The flowers don’t produce nectar, but beneficial insects, such as Andrenid and Halictid bees, as well as Syrphid flies, pollinate the flowers and collect and feed on the pollen.

When the flowers go to seed, chipmunks feast on the seeds and gather them to hoard for winter. 

The seeds are borne in capsules, each with five cells.

Seed pods not eaten by wildlife eventually burst to scatter seed, which will take root and grow in the following season.

Light & Temperature

This woodland wildflower likes to be kept in a setting providing dappled sunlight or light shade, six to eight hours daily.

Starflower is winter hardy in USDA hardiness zones 3-7. Although the plant can tolerate temperatures above 100° degrees Fahrenheit (38° C), it prefers a setting with cool summers.

Watering & Feeding

Water in a way mimicking conditions in a woodland setting. 

The soil should be consistently moist but never soggy. 

Water deeply, occasionally, and do so early in the morning or the evening so the water will have a chance to soak in well rather than evaporating.

A topdressing of organic compost or mulch should keep the plant nicely fed.

Soil & Transplanting

Starflower likes well-draining, acidic soil kept slightly moist as in a woodland setting. 

Mix in sand or peat to ensure good drainage.

Grooming & Maintenance

These North American native plants are carefree once they have become well established. 
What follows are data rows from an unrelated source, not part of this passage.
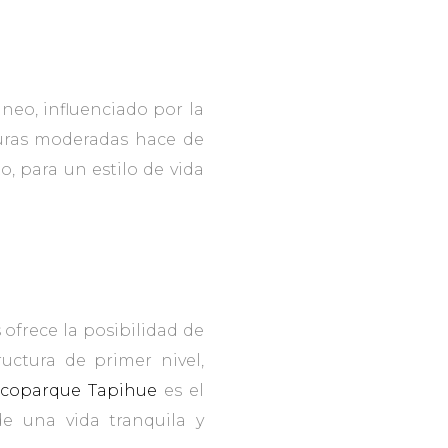
neo, influenciado por la
turas moderadas hace de
o, para un estilo de vida
 ofrece la posibilidad de
ructura de primer nivel,
coparque Tapihue
es el
de una vida tranquila y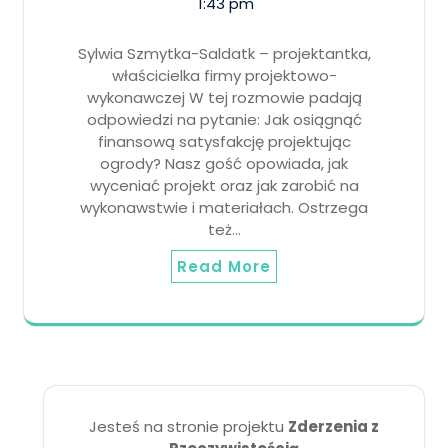
1:43 pm
Sylwia Szmytka-Saldatk – projektantka,
właścicielka firmy projektowo-
wykonawczej W tej rozmowie padają
odpowiedzi na pytanie: Jak osiągnąć
finansową satysfakcję projektując
ogrody? Nasz gość opowiada, jak
wyceniać projekt oraz jak zarobić na
wykonawstwie i materiałach. Ostrzega
też…
Read More
Jesteś na stronie projektu
Zderzenia z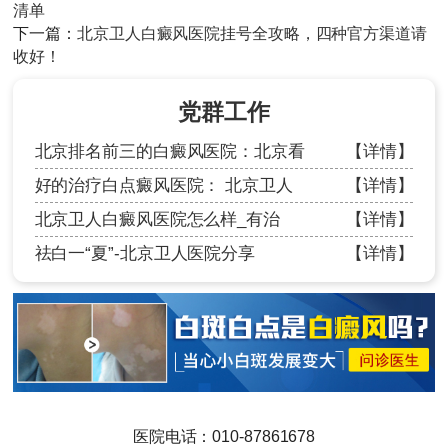
清单
下一篇：
北京卫人白癜风医院挂号全攻略，四种官方渠道请
收好！
党群工作
北京排名前三的白癜风医院：北京看
【详情】
好的治疗白点癜风医院： 北京卫人
【详情】
北京卫人白癜风医院怎么样_有治
【详情】
祛白一“夏”-北京卫人医院分享
【详情】
医院电话：010-87861678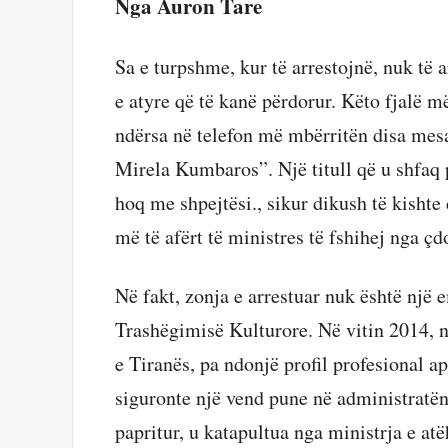
Nga Auron Tare
Sa e turpshme, kur të arrestojnë, nuk të
e atyre që të kanë përdorur. Këto fjalë 
ndërsa në telefon më mbërritën disa mesa
Mirela Kumbaros”. Një titull që u shfaq
hoq me shpejtësi., sikur dikush të kisht
më të afërt të ministres të fshihej nga çdo
Në fakt, zonja e arrestuar nuk është një 
Trashëgimisë Kulturore. Në vitin 2014, n
e Tiranës, pa ndonjë profil profesional ap
siguronte një vend pune në administratën
papritur, u katapultua nga ministrja e a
If you do not want the plant to self-seed, deadhead the flowers before they become seed pods.

How To Propagate Trientalis Borealis

Starflower will self-seed, and it also spreads underground via rhizomes. 

If you are going to grow the plant from seed, sow directly into prepared soil in autumn after the first frost and cover lightly with mulch. 

The seeds need cold stratification to germinate.

Be sure to get your Trientalis rhizomes and seeds from a private collector rather than gathering them on public lands.

Trientalis Borealis Pest or Disease Problems

This native plant is resistant to pest and disease problems. 

Poorly draining soil or excessive watering can cause root rot.

Is The Plant Considered Toxic Or Poisonous To People, Kids, Pets?

Trientalis Borealis is not listed as toxic.

Is The Plant Considered Invasive?

This plant is listed by the U.S. federal government and the states of Tennessee, Kentucky, Illinois, and Georgia as threatened or endangered.

Suggested Star Flower Plant Uses

This endangered wildflower is a wonderful choice to naturalize in a woodland native plant garden.